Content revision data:
──────

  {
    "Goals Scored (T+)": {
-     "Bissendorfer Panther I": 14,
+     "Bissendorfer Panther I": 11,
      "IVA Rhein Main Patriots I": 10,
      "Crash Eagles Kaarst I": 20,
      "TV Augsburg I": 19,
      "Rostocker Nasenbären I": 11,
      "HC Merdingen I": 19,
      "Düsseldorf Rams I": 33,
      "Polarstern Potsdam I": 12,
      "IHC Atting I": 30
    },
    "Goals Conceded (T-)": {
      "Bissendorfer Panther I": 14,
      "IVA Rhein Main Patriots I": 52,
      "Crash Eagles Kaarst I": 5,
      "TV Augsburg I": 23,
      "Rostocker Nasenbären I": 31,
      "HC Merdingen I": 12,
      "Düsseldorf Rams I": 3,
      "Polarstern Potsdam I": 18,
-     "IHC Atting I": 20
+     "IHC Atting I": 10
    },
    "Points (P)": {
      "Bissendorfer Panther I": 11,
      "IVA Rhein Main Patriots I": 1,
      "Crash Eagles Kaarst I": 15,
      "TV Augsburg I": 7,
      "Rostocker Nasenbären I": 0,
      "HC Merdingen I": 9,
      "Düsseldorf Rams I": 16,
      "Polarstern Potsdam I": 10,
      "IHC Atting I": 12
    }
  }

──────

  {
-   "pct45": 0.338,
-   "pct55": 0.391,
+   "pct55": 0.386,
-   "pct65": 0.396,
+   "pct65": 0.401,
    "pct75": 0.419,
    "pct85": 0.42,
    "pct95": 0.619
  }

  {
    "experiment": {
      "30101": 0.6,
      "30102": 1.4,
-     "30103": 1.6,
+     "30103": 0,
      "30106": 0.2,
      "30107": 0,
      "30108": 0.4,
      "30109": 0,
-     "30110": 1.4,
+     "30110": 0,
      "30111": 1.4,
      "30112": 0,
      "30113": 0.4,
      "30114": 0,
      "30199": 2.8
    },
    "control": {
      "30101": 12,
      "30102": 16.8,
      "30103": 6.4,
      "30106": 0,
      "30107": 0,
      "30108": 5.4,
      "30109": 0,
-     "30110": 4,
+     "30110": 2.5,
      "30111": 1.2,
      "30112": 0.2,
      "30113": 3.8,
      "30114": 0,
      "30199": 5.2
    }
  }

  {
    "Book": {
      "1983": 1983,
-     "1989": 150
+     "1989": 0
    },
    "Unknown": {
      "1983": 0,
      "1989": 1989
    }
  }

──────

## ACTIVITY
Report each line of the data in which "Düsseldorf" occurs.

## FINISHED TASK
      "Düsseldorf Rams I": 33,
      "Düsseldorf Rams I": 3,
      "Düsseldorf Rams I": 16,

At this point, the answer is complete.